Run 方法是启动 kubelet 的核心方法,其中会启动 kubelet 的依赖模块以及主循环逻辑,该方法的主要逻辑为:

  • 1、注册 logServer;
  • 2、判断是否需要启动 cloud provider sync manager;
  • 3、调用 kl.initializeModules 首先启动不依赖 container runtime 的一些模块;
  • 4、启动 volume manager
  • 5、执行 kl.syncNodeStatus 定时同步 Node 状态;
  • 6、调用 kl.fastStatusUpdateOnce 更新容器运行时启动时间以及执行首次状态同步;
  • 7、判断是否启用 NodeLease 机制;
  • 8、执行 kl.updateRuntimeUp 定时更新 Runtime 状态;
  • 9、执行 kl.syncNetworkUtil 定时同步 iptables 规则;
  • 10、执行 kl.podKiller 定时清理异常 pod,当 pod 没有被 podworker 正确处理的时候,启动一个goroutine 负责 kill 掉 pod;
  • 11、启动 statusManager
  • 12、启动 probeManager
  • 13、启动 runtimeClassManager
  • 14、启动 pleg
  • 15、调用 kl.syncLoop 监听 pod 变化;

// Run starts the kubelet reacting to config updates
func (kl *Kubelet) Run(updates <-chan kubetypes.PodUpdate) {
  // 配置 logServer
	if kl.logServer == nil {
		kl.logServer = http.StripPrefix("/logs/", http.FileServer(http.Dir("/var/log/")))
	}
  // 检查 kubeClient
	if kl.kubeClient == nil {
		klog.Warning("No api server defined - no node status update will be sent.")
	}

	// Start the cloud provider sync manager
  // 启动 cloudResourceSyncManager 
	if kl.cloudResourceSyncManager != nil {
		go kl.cloudResourceSyncManager.Run(wait.NeverStop)
	}

  // 在initializeModules()中会启动 imageManager,serverCertificateManager,oomWatcher,resourceAnalyzer
	if err := kl.initializeModules(); err != nil {
		kl.recorder.Eventf(kl.nodeRef, v1.EventTypeWarning, events.KubeletSetupFailed, err.Error())
		klog.Fatal(err)
	}

	// Start volume manager
  // 启动 volumeManager
	go kl.volumeManager.Run(kl.sourcesReady, wait.NeverStop)

	if kl.kubeClient != nil {
		// Start syncing node status immediately, this may set up things the runtime needs to run.
    // 同步 node 信息
		go wait.Until(kl.syncNodeStatus, kl.nodeStatusUpdateFrequency, wait.NeverStop)
    // 调用 kl.fastStatusUpdateOnce 更新容器运行时启动时间以及执行首次状态同步
		go kl.fastStatusUpdateOnce()

		// start syncing lease
    // 启动 nodeLease控制器,nodeLease是一种节点健康检查机制
		go kl.nodeLeaseController.Run(wait.NeverStop)
	}
  // 执行 kl.updateRuntimeUp 定时更新 Runtime 状态,如果runtime (例如docker) 状态检查返回false,kubelet 将处于not ready状态
	go wait.Until(kl.updateRuntimeUp, 5*time.Second, wait.NeverStop)
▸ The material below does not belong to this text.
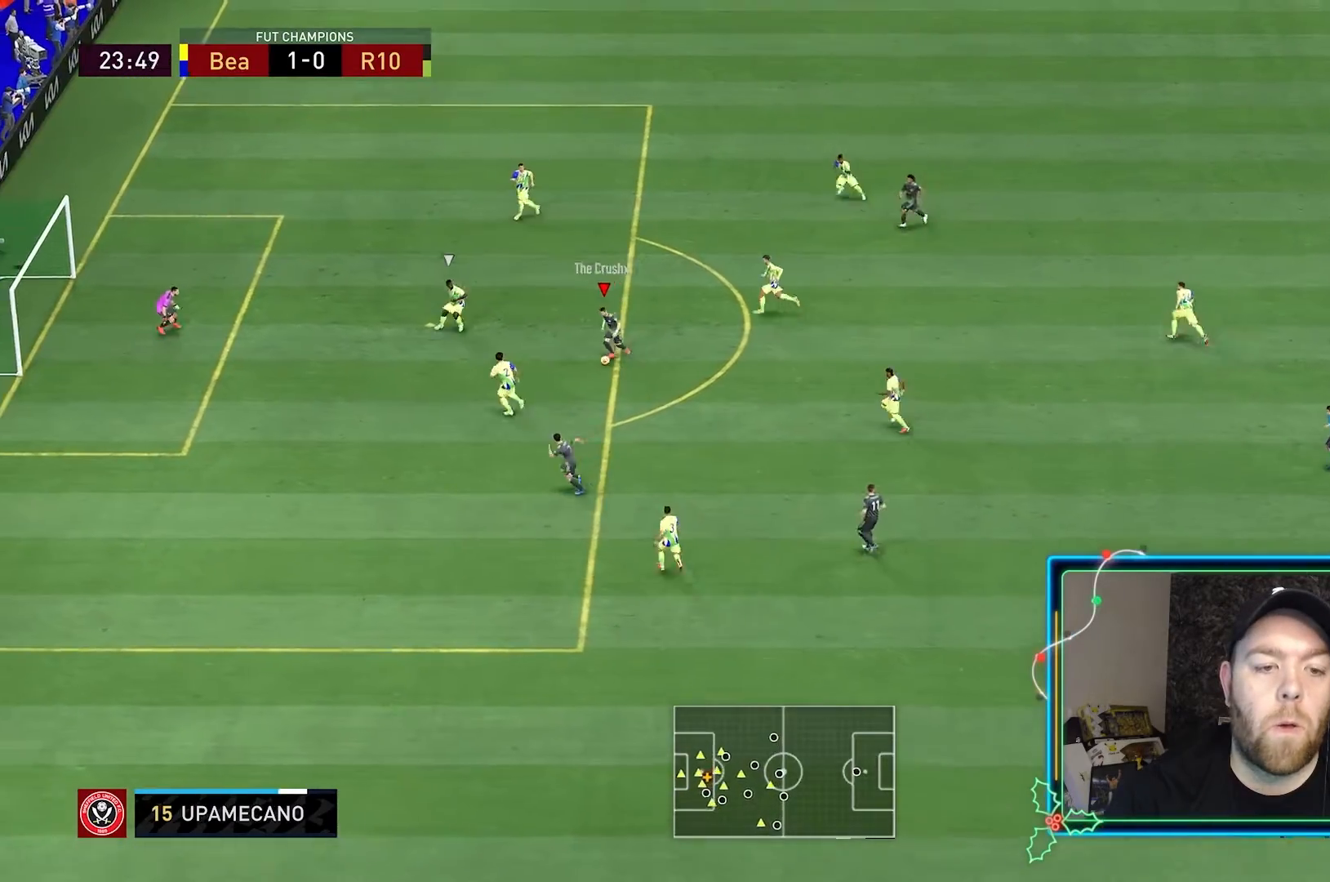
{"dt_ms": 1000, "buttons": [], "left_stick": "center", "right_stick": "center"}
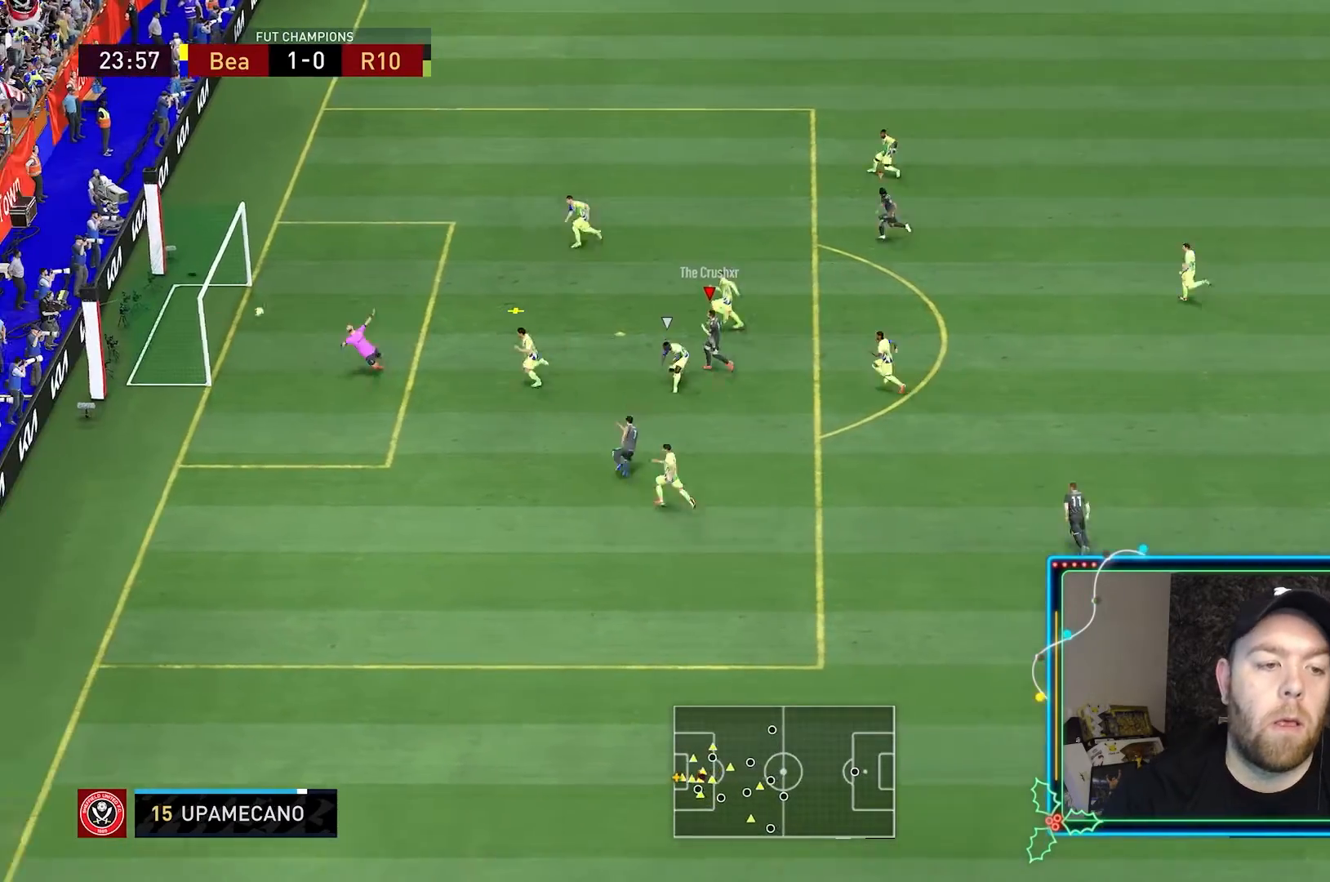
{"dt_ms": 1000, "buttons": ["L2", "R2"], "left_stick": "right", "right_stick": "center"}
	// Set up iptables util rules
  // 同步 iptables 规则
	if kl.makeIPTablesUtilChains {
		kl.initNetworkUtil()
	}

	// Start a goroutine responsible for killing pods (that are not properly
	// handled by pod workers).
  // 定时清理异常 pod
	go wait.Until(kl.podKiller.PerformPodKillingWork, 1*time.Second, wait.NeverStop)

	// Start component sync loops.
  // 启动 statusManager、probeManager、runtimeClassManager
	kl.statusManager.Start()
	kl.probeManager.Start()

	// Start syncing RuntimeClasses if enabled.
	if kl.runtimeClassManager != nil {
		kl.runtimeClassManager.Start(wait.NeverStop)
	}

	// Start the pod lifecycle event generator.
  // 启动 pleg 即Pod生命周期实际管理器
	kl.pleg.Start()
  // 调用 kl.syncLoop 监听 pod 变化
	kl.syncLoop(updates, kl)
}

nodeLease 机制是 kubelet 与控制平面交互的机制之一,用于保持节点的活性以及更新节点的状态。是Kubernetes 引入了节点健康检查机制。nodeLease 机制允许 kubelet 周期性地向控制平面报告自己的“租赁”,以证明它仍然在运行。如果 kubelet 停止发送此报告,则控制平面将认为该节点已离线,并在控制平面上更新该节点的状态为“离线”。

initializeModules

initializeModules函数负责初始化kubelet的各个子系统和功能模块,以便kubelet能够正常运行和管理容器化工作负载。具体而言,它的工作包括:

  • 1、创建kubelet工作的文件目录,由参数–root-dir指定

  • 2、创建 ContainerLogsDir

  • 3、启动 imageManager

  • 4、启动 certificate manager

  • 5、启动 oomWatcher.

  • 6、启动 resource analyzer

func (kl *Kubelet) initializeModules() error {
    metrics.Register(
        kl.runtimeCache,
        collectors.NewVolumeStatsCollector(kl),
        collectors.NewLogMetricsCollector(kl.StatsProvider.ListPodStats),
    )
    metrics.SetNodeName(kl.nodeName)
    servermetrics.Register()

    // 1、创建文件目录,由参数--root-dir指定
    if err := kl.setupDataDirs(); err != nil {
        return err
    }

    // 2、创建 ContainerLogsDir
    if _, err := os.Stat(ContainerLogsDir); err != nil {
        if err := kl.os.MkdirAll(ContainerLogsDir, 0755); err != nil {
            klog.Errorf("Failed to create directory %q: %v", ContainerLogsDir, err)
        }
    }

    // 3、启动 imageManager
    kl.imageManager.Start()

    // 4、启动 certificate manager 
    if kl.serverCertificateManager != nil {
        kl.serverCertificateManager.Start()
    }
    // 5、启动 oomWatcher.
    if err := kl.oomWatcher.Start(kl.nodeRef); err != nil {
        return fmt.Errorf("failed to start OOM watcher %v", err)
    }

    // 6、启动 resource analyzer
    kl.resourceAnalyzer.Start()

    return nil
}

Kubelet.synloop

syncLoop是处理pod变化的主循环。它监视来自三个通道(file、apisserver和http)的更改,并创建它们的联合。如果发现到任何新更改,将针对期望状态和运行状态运行同步处理。如果配置没有变化,将每同步频率秒同步最后一个已知的所需状态。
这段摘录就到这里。